- Passage for review
►
The trial judge, in this case, chose to do the latter. The 18 month deadline required that this case be disposed of by November 29, 1999; it was disposed of almost six months later on May 19, 2000. However, the case was automatically stayed from September 21, 1998 (the date the parents were indicted) until October 5, 1999 (the date the trial court ruled that the best interest of the children would be served by proceeding with the termination). Subtracting the year the case was stayed, the case was on the trial court’s docket for approximately 14 months, well within the 18 months proscribed by section 263.401.

Therefore, the trial judge did not err by refusing to dismiss the SAPCR.

Accordingly, we overrule point of error six.

Visitation

In point of error 13, appellants contend the trial judge erred by entering temporary orders denying them supervised visitation with their children because of the pending criminal charges against them. See Tex. Fam.Code Ann. § 161.2011(c) (Vernon Supp.2001). They argue that this denial is summary punishment prohibited by the Fifth and Fourteenth Amendments of the U.S. Constitution.

The temporary orders denying visitation are moot in light of the trial court’s final judgment terminating appellants’ parental rights.

We overrule point of error 13.

We affirm the order terminating appellants’ parental rights.

. The appellants voluntarily terminated their parental rights to J.D.M, and he is not a party to this appeal.

. We are aware that the Waco court of appeals has recently declined to follow E.B. in a similar case, and has held that:

"[I]n termination cases, procedural due process requires a strict application of Rule 292’s requirement of accord by ten or more jurors.... [T]he disjunctive form of the charge, without more, may violate due process because it allows for the possibility of termination based on a statutory ground not found by at least ten jurors to have been violated.”

In re B.L.D., No. 10-99-335-CV, slip, op at 10, - S.W.3d-, -, 2001 WL 551165 (Tex.App.—Waco May 23, 2001, n. pet. h.). However, the Supreme Court, in E.B., considered and approved a charge almost identical to that given in this case. See E.B. 802 S.W.2d at 649. E.B. has not been overruled, and this Court must follow it.

. On June 22, 1998, the trial court had entered temporary orders, which provided:

[Appellants] shall participate in psychotherapy and substance abuse treatment, including any in-patient program, and successfully complete the plan of therapy and treatment as recommended by Dr. Bruce Perry and Joe Peraino.
◄
- Material provided
►
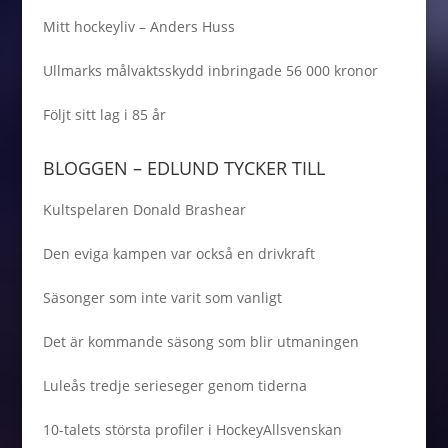
Mitt hockeyliv – Anders Huss
Ullmarks målvaktsskydd inbringade 56 000 kronor
Följt sitt lag i 85 år
BLOGGEN – EDLUND TYCKER TILL
Kultspelaren Donald Brashear
Den eviga kampen var också en drivkraft
Säsonger som inte varit som vanligt
Det är kommande säsong som blir utmaningen
Luleås tredje serieseger genom tiderna
10-talets största profiler i HockeyAllsvenskan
◄
- Tasks and exercises
- A) Reproduce word for word the stretch of the court opinion from "Therefore, the trial" through "judgment terminating appellants’ parental rights.".
- B) Carry on the court opinion, picking up right after its final sentence.
The items come from a source unrelated to the court opinion.

- Numbered answers
- A)
Therefore, the trial judge did not err by refusing to dismiss the SAPCR.

Accordingly, we overrule point of error six.

Visitation

In point of error 13, appellants contend the trial judge erred by entering temporary orders denying them supervised visitation with their children because of the pending criminal charges against them. See Tex. Fam.Code Ann. § 161.2011(c) (Vernon Supp.2001). They argue that this denial is summary punishment prohibited by the Fifth and Fourteenth Amendments of the U.S. Constitution.

The temporary orders denying visitation are moot in light of the trial court’s final judgment terminating appellants’ parental rights.

- B)
Because of appellants' alleged failure to comply with this temporary order, the Department added a ground for termination for appellants’ "failure to comply with the provi*32sions of a court order that specifically established the actions necessary for the parent to obtain the return of the child.”

. See Daubert v. Merrell Dow Pharms., Inc., 509 U.S. 579, 113 S.Ct. 2786, 125 L.Ed.2d 469 (1993); E.I. du Pont de Nemours & Co. v. Robinson, 923 S.W.2d 549 (Tex.1995).

. Section 263.401 provides:

(a) Unless the court has rendered a final order or granted an extension under Subsection (b), on the first Monday after the first anniversary of the date the court rendered a temporary order appointing the department as temporary managing conservator, the court shall dismiss the suit affecting the parent-child relationship filed by the department that requests termination of the parent-child relationship or requests that the department be named conservator of the child.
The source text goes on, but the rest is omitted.